In microeconomics, an Engel curve describes how household expenditure on a particular good or service varies with household income. There are two varieties of Engel curves. Budget share Engel curves describe how the proportion of household income spent on a good varies with income. Alternatively, Engel curves can also describe how real expenditure varies with household income. They are named after the German statistician Ernst Engel (1821–1896), who was the first to investigate this relationship between goods expenditure and income systematically in 1857. The best-known single result from the article is Engel's law which states that the poorer a family is, the larger the budget share it spends on nourishment.

Graphically, the Engel curve is represented in the first-quadrant of the Cartesian coordinate system. Income is shown on the Y-axis and the quantity demanded for the selected good or service is shown on the X-axis.

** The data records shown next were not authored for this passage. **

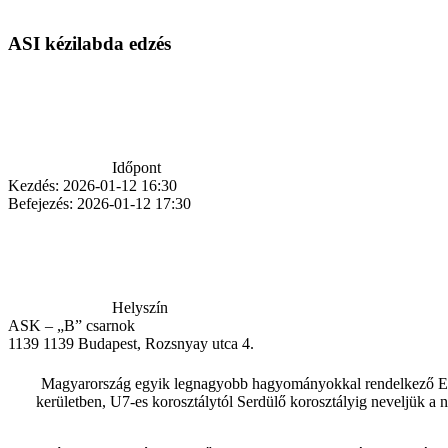
ASI kézilabda edzés
Időpont
Kezdés:
2026-01-12 16:30
Befejezés:
2026-01-12 17:30
Helyszín
ASK – „B” csarnok
1139
1139 Budapest, Rozsnyay utca 4.
Magyarország egyik legnagyobb hagyományokkal rendelkező Egye
kerületben, U7-es korosztálytól Serdülő korosztályig neveljük a 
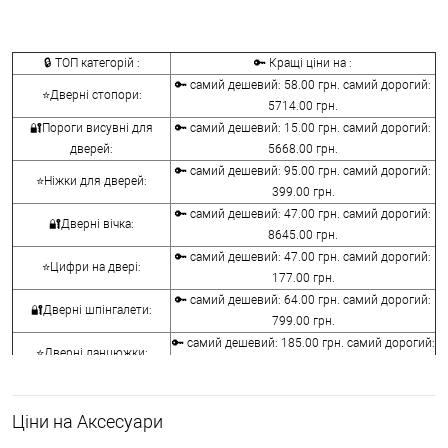
🔒 ТОП категорій :
🔑 Кращі ціни на :
🔑 самий дешевий: 58.00 грн. самий дорогий:
⭐Дверні стопори:
5714.00 грн.
🔐Пороги висувні для
🔑 самий дешевий: 15.00 грн. самий дорогий:
дверей:
5668.00 грн.
🔑 самий дешевий: 95.00 грн. самий дорогий:
⭐Ніжки для дверей:
399.00 грн.
🔑 самий дешевий: 47.00 грн. самий дорогий:
🔐Дверні вічка:
8645.00 грн.
🔑 самий дешевий: 47.00 грн. самий дорогий:
⭐Цифри на двері:
177.00 грн.
🔑 самий дешевий: 64.00 грн. самий дорогий:
🔐Дверні шпінгалети:
799.00 грн.
🔑 самий дешевий: 185.00 грн. самий дорогий:
⭐Дверні ланцюжки:
1320.00 грн.
🔑 самий дешевий: 31.00 грн. самий дорогий:
🔐Дверні засуви:
945.00 грн.
Ціни на Аксесуари
🔑 самий дешевий: 631.00 грн. самий дорогий:
⭐Дверні молотки:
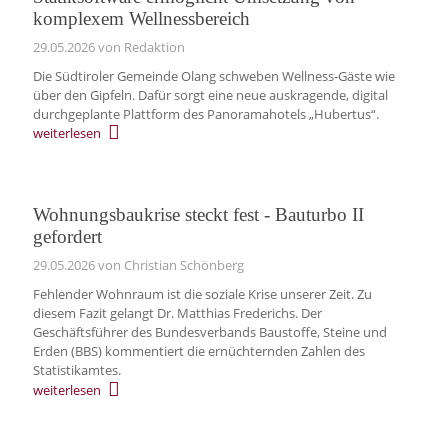
komplexem Wellnessbereich
29.05.2026
von Redaktion
Die Südtiroler Gemeinde Olang schweben Wellness-Gäste wie
über den Gipfeln. Dafür sorgt eine neue auskragende, digital
durchgeplante Plattform des Panoramahotels „Hubertus“.
weiterlesen
Wohnungsbaukrise steckt fest - Bauturbo II
gefordert
29.05.2026
von Christian Schönberg
Fehlender Wohnraum ist die soziale Krise unserer Zeit. Zu
diesem Fazit gelangt Dr. Matthias Frederichs. Der
Geschäftsführer des Bundesverbands Baustoffe, Steine und
Erden (BBS) kommentiert die ernüchternden Zahlen des
Statistikamtes.
weiterlesen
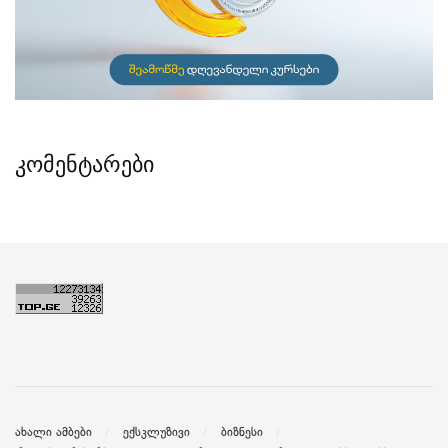
კომენტარები
ახალი ამბები
ექსკლუზივი
ბიზნესი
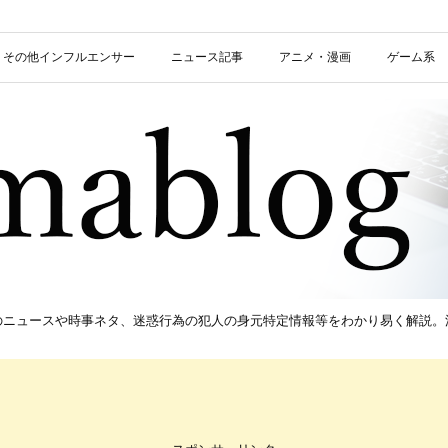
信者・その他インフルエンサー
ニュース記事
アニメ・漫画
ゲーム系
新のニュースや時事ネタ、迷惑行為の犯人の身元特定情報等をわかり易く解説。流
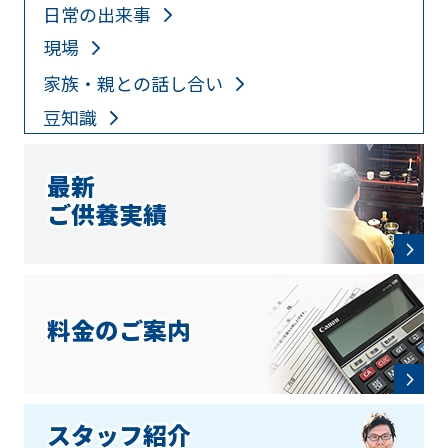
日常の出来事
現場
家族・親との話し合い
豆知識
最新
ご供養実績
料金のご案内
スタッフ紹介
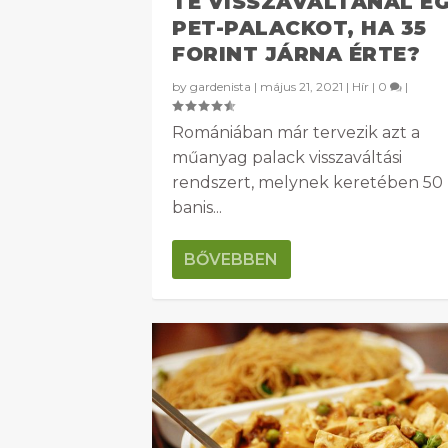
TE VISSZAVÁLTANÁL E
PET-PALACKOT, HA 35
FORINT JÁRNA ÉRTE?
by
gardenista
|
május 21, 2021
|
Hír
|
0
|
Romániában már tervezik azt a
műanyag palack visszaváltási
rendszert, melynek keretében 50
banis...
BŐVEBBEN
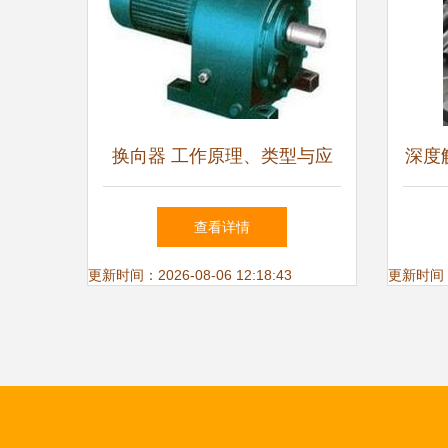
换向器 工作原理、类型与应
深度解
用
与q
查看详情
更新时间：2026-08-06 12:18:43
更新时间：20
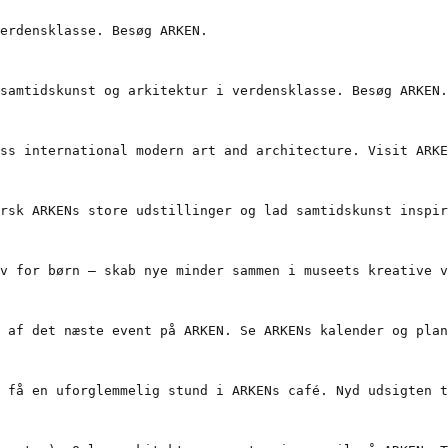
erdensklasse. Besøg ARKEN.

samtidskunst og arkitektur i verdensklasse. Besøg ARKEN.

ss international modern art and architecture. Visit ARKE
rsk ARKENs store udstillinger og lad samtidskunst inspir
v for børn – skab nye minder sammen i museets kreative v
 af det næste event på ARKEN. Se ARKENs kalender og plan
 få en uforglemmelig stund i ARKENs café. Nyd udsigten t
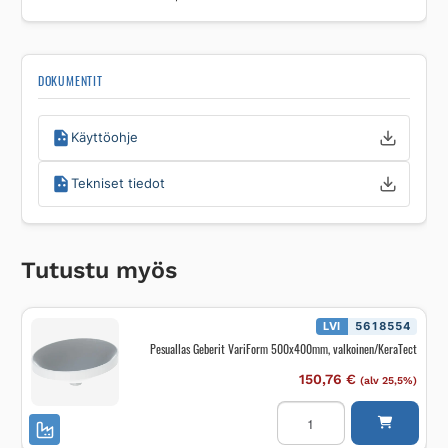
DOKUMENTIT
Käyttöohje
Tekniset tiedot
Tutustu myös
LVI
5618554
Pesuallas Geberit VariForm 500x400mm, valkoinen/KeraTect
150,76
€
(alv 25,5%)
Pesuallas
Geberit
VariForm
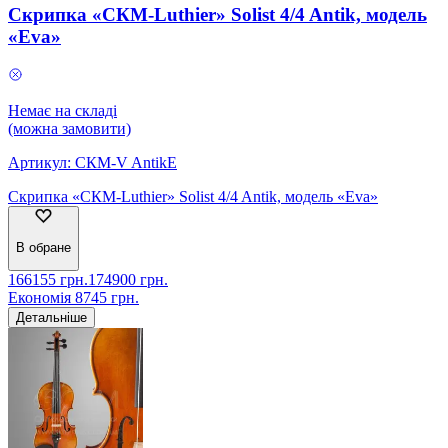
Скрипка «СКМ-Luthier» Solist 4/4 Antik, модель
«Eva»
Немає на складі
(можна замовити)
Артикул:
СКМ-V AntikE
Скрипка «СКМ-Luthier» Solist 4/4 Antik, модель «Eva»
В обране
166155
грн.
174900
грн.
Економія
8745
грн.
Детальніше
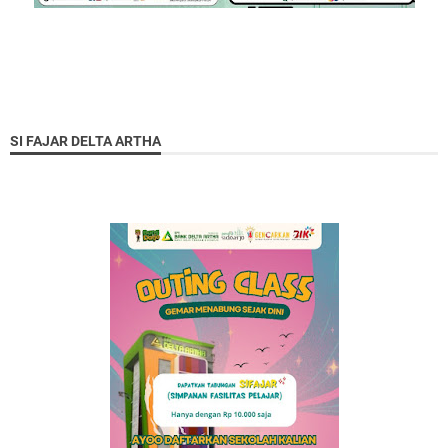
SI FAJAR DELTA ARTHA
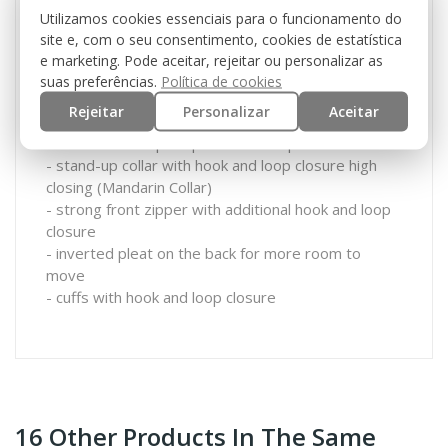
Utilizamos cookies essenciais para o funcionamento do
- 2 slanted chest pockets with hook and loop
site e, com o seu consentimento, cookies de estatística
closure
e marketing. Pode aceitar, rejeitar ou personalizar as
- elbow border which can be reinforced by
suas preferências.
Política de cookies
upholstery
Rejeitar
Personalizar
Aceitar
- 2 shoulder pockets with hook and loop
- 3 hook and loop stripes for name patch
- stand-up collar with hook and loop closure high
closing (Mandarin Collar)
- strong front zipper with additional hook and loop
closure
- inverted pleat on the back for more room to
move
- cuffs with hook and loop closure
16 Other Products In The Same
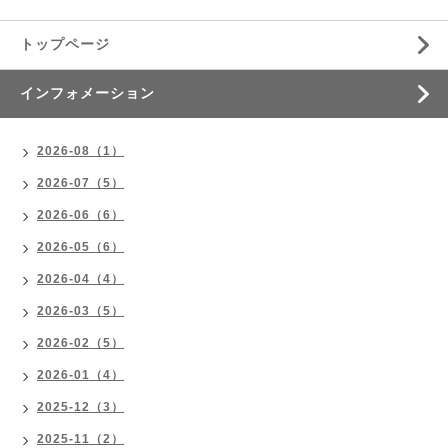
トップページ
インフォメーション
2026-08（1）
2026-07（5）
2026-06（6）
2026-05（6）
2026-04（4）
2026-03（5）
2026-02（5）
2026-01（4）
2025-12（3）
2025-11（2）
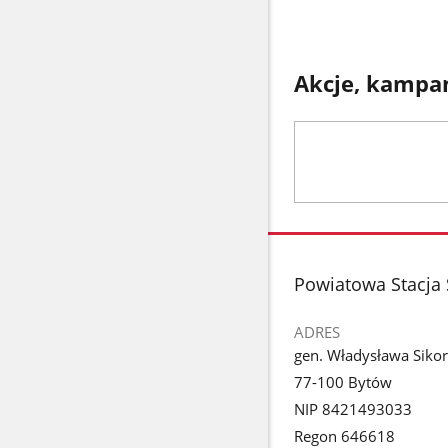
Akcje, kampan
stopka
Powiatowa Stacja 
ADRES
gen. Władysława Sikor
77-100 Bytów
NIP 8421493033
Regon 646618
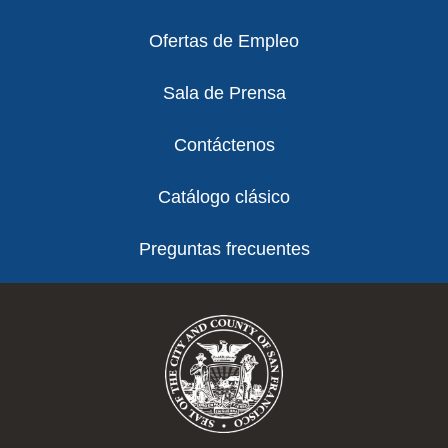
Ofertas de Empleo
Sala de Prensa
Contáctenos
Catálogo clásico
Preguntas frecuentes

The shapes of Engel curves depend on many demographic variables and other consumer characteristics. A good's Engel curve reflects its income elasticity and indicates whether the good is an inferior, normal, or luxury good. Empirical Engel curves are close to linear for some goods, and highly nonlinear for others.

For normal goods, the Engel curve has a positive gradient. That is, as income increases, the quantity demanded increases. Amongst normal goods, there are two possibilities. Although the Engel curve remains upward sloping in both cases, it bends toward the Y-axis for necessities and towards the X-axis for luxury goods.

For inferior goods, the Engel curve has a negative gradient. That means that as the consumer has more income, they will buy less of the inferior good because they are able to purchase better goods.

For goods with a Marshallian demand function generated from a utility function of Gorman polar form, the Engel curve has a constant slope.

Many Engel curves feature saturation properties in that their slope tends toward infinity at high income levels, which suggests that there exists an absolute limit on how much expenditure on a good will rise as household income increases. This saturation property has been linked to slowdowns in the growth of demand for some sectors in the economy, causing major changes in an economy's sectoral composition to take place.